Symptoms of a Salmonella infection typically start six to 72 hours after exposure to a contaminated product, and can include fever, chills, diarrhea, cramps, vomiting and nausea.

Most people who become ill from an infection will fully recover in a few days, according to health officials, although individuals can be infectious for up to several weeks.

Infants, children, seniors and people with weakened immune systems are most at risk for serious illnesses related to Salmonella infections.
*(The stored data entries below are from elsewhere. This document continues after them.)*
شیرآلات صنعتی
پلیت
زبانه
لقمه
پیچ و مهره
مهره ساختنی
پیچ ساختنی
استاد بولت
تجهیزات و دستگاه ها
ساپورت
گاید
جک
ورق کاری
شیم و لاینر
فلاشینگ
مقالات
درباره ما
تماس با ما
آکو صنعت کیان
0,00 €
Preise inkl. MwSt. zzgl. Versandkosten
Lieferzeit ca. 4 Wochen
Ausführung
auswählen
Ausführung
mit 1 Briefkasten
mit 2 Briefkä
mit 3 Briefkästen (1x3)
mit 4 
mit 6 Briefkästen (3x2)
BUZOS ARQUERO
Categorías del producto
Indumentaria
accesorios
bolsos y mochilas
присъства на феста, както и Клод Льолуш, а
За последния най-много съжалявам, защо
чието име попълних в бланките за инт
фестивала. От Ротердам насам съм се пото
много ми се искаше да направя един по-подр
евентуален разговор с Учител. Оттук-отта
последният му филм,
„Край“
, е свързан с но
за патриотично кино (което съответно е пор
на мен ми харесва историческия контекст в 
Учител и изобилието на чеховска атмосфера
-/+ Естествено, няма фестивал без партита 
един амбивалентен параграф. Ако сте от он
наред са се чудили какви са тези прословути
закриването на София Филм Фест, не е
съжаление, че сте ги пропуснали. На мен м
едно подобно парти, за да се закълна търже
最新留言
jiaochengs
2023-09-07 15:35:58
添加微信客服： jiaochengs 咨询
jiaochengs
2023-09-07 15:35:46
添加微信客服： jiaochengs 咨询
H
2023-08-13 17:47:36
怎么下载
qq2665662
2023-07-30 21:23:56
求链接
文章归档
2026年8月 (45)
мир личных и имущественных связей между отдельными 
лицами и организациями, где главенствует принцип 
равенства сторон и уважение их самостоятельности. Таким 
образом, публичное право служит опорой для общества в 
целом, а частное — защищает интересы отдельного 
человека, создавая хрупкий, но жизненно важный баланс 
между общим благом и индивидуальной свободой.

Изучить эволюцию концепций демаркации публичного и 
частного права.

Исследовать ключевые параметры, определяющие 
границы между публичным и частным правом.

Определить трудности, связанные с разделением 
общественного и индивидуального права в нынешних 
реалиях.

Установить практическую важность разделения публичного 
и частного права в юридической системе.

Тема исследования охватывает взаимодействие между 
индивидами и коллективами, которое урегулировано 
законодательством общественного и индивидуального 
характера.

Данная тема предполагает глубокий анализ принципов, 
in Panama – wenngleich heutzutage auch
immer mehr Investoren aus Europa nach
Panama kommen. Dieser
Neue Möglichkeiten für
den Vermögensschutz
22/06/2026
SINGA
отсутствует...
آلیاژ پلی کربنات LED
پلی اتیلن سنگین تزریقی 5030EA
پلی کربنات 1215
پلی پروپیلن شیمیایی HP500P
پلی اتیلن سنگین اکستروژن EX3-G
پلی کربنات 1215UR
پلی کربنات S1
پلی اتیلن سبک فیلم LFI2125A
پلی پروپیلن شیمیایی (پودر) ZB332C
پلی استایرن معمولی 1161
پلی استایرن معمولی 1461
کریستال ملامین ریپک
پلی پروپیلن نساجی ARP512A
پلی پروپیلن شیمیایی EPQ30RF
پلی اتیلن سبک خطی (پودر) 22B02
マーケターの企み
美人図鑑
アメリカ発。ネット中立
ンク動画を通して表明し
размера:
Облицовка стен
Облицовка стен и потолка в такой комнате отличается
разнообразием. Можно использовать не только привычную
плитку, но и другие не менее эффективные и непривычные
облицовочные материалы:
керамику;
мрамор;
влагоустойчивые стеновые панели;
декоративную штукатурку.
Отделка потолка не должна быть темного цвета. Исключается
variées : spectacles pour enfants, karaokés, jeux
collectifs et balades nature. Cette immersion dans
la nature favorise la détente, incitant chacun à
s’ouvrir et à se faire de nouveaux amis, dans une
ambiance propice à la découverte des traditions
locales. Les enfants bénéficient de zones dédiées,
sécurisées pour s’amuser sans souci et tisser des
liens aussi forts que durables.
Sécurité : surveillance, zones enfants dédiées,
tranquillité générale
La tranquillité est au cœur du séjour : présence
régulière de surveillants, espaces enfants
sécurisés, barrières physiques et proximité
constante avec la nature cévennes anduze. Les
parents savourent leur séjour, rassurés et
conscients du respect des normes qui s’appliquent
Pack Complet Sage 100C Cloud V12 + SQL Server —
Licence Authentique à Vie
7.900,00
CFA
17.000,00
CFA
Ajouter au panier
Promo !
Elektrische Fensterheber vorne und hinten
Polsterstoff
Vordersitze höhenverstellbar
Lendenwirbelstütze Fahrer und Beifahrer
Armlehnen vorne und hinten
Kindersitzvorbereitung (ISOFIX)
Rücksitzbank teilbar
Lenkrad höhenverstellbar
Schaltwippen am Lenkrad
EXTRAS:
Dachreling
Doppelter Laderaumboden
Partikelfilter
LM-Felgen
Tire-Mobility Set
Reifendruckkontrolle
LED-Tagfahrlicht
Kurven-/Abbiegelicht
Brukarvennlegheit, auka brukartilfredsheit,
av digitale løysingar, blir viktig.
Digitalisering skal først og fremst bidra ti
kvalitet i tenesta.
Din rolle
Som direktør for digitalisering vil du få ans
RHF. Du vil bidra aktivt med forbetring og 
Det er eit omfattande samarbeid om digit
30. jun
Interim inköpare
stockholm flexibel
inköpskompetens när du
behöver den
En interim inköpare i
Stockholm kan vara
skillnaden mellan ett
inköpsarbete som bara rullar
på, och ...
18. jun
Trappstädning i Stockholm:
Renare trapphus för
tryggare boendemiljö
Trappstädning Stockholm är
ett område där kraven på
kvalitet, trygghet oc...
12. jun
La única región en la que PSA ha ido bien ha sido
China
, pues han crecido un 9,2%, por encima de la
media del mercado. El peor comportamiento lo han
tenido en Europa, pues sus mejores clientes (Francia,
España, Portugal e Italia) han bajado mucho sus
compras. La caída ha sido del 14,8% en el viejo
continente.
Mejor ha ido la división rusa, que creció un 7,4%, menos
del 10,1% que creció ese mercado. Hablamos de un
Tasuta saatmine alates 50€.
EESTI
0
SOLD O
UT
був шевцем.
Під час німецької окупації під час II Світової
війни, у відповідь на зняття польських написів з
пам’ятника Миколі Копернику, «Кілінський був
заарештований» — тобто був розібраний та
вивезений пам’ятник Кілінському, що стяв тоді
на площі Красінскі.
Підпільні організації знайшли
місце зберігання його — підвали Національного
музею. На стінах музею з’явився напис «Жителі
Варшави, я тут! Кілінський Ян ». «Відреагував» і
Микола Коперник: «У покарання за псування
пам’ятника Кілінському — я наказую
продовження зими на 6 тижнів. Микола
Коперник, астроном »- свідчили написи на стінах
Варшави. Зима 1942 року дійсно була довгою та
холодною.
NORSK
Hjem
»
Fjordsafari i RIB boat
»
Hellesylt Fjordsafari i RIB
It is difficult to know if a product is contaminated with Salmonella because you can’t see, smell or taste it.

To lessen the risk of Salmonella, the following food safety tips are offered by public health officials:

  • Wash your hands with soap and warm water for at least 20 seconds before and after handling fresh produce.
  • Cut away any bruised or damaged areas on fresh produce, since harmful bacteria can thrive in these areas.
  • Wash fresh produce thoroughly under fresh, cool, running water, even if you plan to peel them.
  • Don’t soak fresh produce in a sink full of water.
  • Use a clean produce brush to scrub items that have firm surfaces like cucumbers, oranges, melons, potatoes, carrots.
  • Use one cutting board for produce, and a separate one for raw meat, poultry, fish and seafood.
  • Place peeled or cut fruits and vegetables on a separate clean plate.
  • Use paper towels to wipe kitchen surfaces, or change dishcloths daily.
  • Sanitize countertops, cutting boards and utensils before and after preparing food.